Sympathetic activation causes vasoconstriction through alpha-1 adrenergic receptor stimulation. This leads to an increase in systemic vascular resistance (SVR) and consequently increases afterload. In the short term, it helps maintain arterial blood pressure. However, in the longer term, it increases the workload on a weakened heart, comparable to making a dying horse run uphill.

Question 27

What is diastolic heart failure?

Answer 27

Diastolic heart failure, also known as heart failure with preserved ejection fraction (HFpEF), is a type of heart failure where the left ventricular (LV) systolic function is good (ejection fraction >40%). It is characterized by a chronic heart failure syndrome but with normal LV volume and increased LV stiffness (reduced compliance). Despite the preserved ejection fraction, the cascade of increased pressures and the associated symptoms and complications are similar to other forms of heart failure, although LV dilation is less prominent.

Question 28

What are the mechanisms of diastolic heart failure?

Answer 28

In diastolic heart failure, increased LV stiffness (reduced compliance) plays a key role.
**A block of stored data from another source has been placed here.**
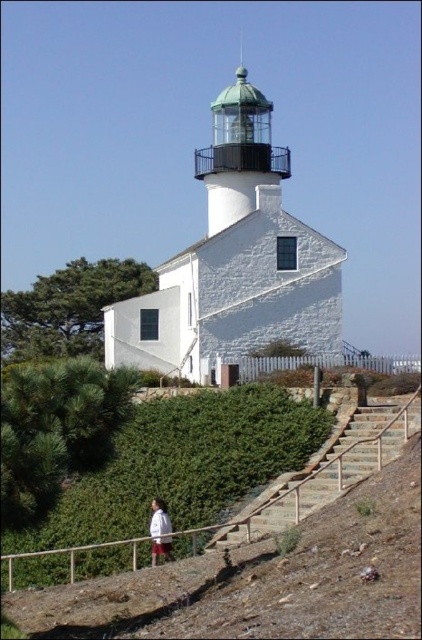
Question: Can you confirm if brown wooden rail at lower center is positioned to the right of brown stone stairs at lower right?

Choices:
 (A) no
 (B) yes

Answer: (A)

Question: Is brown wooden rail at lower center thinner than brown stone stairs at lower right?

Choices:
 (A) yes
 (B) no

Answer: (B)

Question: Where is brown stone stairs at lower right located in relation to white cotton shirt at lower center in the image?

Choices:
 (A) left
 (B) right

Answer: (B)

Question: Estimate the real-world distances between objects in this image. Which object is closer to the brown stone stairs at lower right?

Choices:
 (A) white cotton shirt at lower center
 (B) brown wooden rail at lower center

Answer: (B)

Question: Which point appears closest to the camera in this image?

Choices:
 (A) (262, 529)
 (B) (354, 458)
 (C) (165, 529)

Answer: (A)

Question: Which object appears closest to the camera in this image?

Choices:
 (A) white cotton shirt at lower center
 (B) brown wooden rail at lower center

Answer: (B)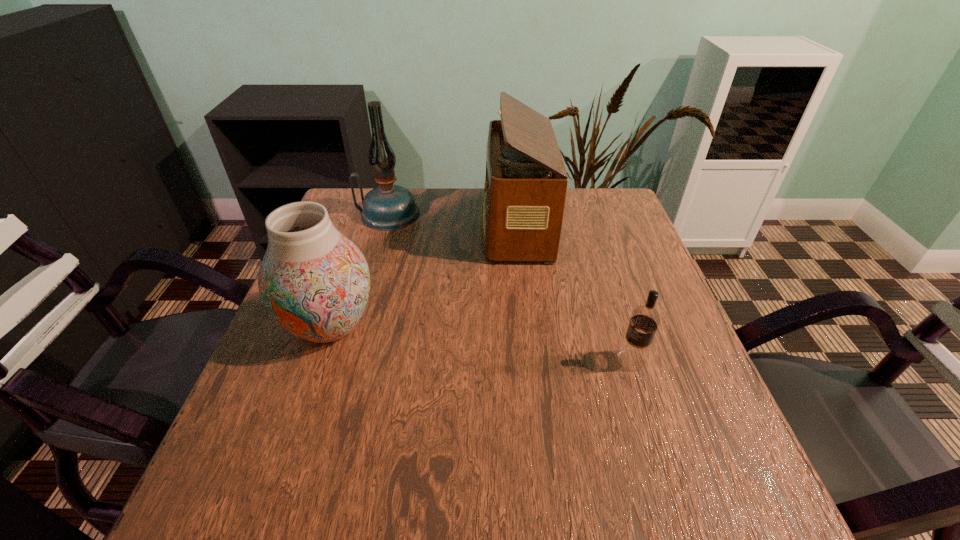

This leads to increased left atrial/pulmonary venous pressures, increased pulmonary artery/right ventricle/right atrial pressures, and increased venous return (preload). The neuro-endocrine and sympathetic activations, as well as renal sodium and water retention, are similar to other forms of heart failure, leading to symptoms such as pulmonary edema and peripheral edema.

Question 29

What are the specific causes and associated conditions of LV diastolic heart failure?

Answer 29

LV diastolic heart failure is commonly seen in elderly patients and often associated with conditions such as hypertension, diabetes, and atrial fibrillation. It is characterized by increased LV stiffness and is classified as a restrictive cardiomyopathy. Specific causes can include amyloid heart disease, sarcoidosis, severe LV hypertrophy, hypertension, and hypertrophic cardiomyopathy.

Question 30

What are the therapeutic options for managing chronic heart failure with fluid retention?

Answer 30

For fluid retention in chronic heart failure, various medications can be used:

Loop diuretics (e.g., Furosemide) help in promoting diuresis and reducing fluid overload.
Angiotensin-converting enzyme (ACE) inhibitors (e.g., Ramipril) and angiotensin II receptor blockers (ARBs) (e.g., Losartan, Candesartan) target the renin-angiotensin-aldosterone system, reducing the production and effects of angiotensin II, which helps in fluid balance.
Aldosterone antagonists (e.g., Spironolactone) inhibit the effects of aldosterone, leading to reduced sodium and water retention.
Beta blockers (e.g., Bisoprolol) act on the sympathetic system, reducing sympathetic activity and improving overall heart function.

Question 31

What are the advanced therapeutic options for managing chronic heart failure?

Answer 31

In advanced stages of chronic heart failure, additional therapeutic options include:

SGLT-2 inhibitors (e.g., Dapagliflozin), which reduce glucose reabsorption in the kidney, leading to osmotic diuresis and improved fluid balance.
Neprilysin inhibitors (e.g., Sacubatril) are often used in combination with an angiotensin antagonist (e.g., Valsartan) to inhibit the degradation of natriuretic peptides, promoting diuresis and vasodilation.
If heart rate remains high despite optimal medical therapy, Ivabradine may be considered as a selective sinus node inhibitor to lower heart rate.

Question 32

What is the management approach for acute heart failure?

Answer 32

The management approach for acute heart failure can be remembered using the acronym “PODMAN”:

P: Position the patient in an upright or semi-upright position to help alleviate respiratory distress.
O: Administer supplemental oxygen to improve oxygenation.
D: Initiate diuretic therapy, typically with intravenous furosemide, to reduce fluid overload.
M: Consider administering morphine for pain relief and to reduce anxiety and respiratory distress.
Administer anti-emetic medication to control nausea and vomiting.
N: Administer nitrates, such as GTN spray or intravenous isosorbide mononitrate, to promote vasodilation and reduce preload.
Non-invasive ventilation, such as continuous positive airways pressure (CPAP), may also be used to support respiratory function.
Note: Beta-blockers should not be given in acute heart failure.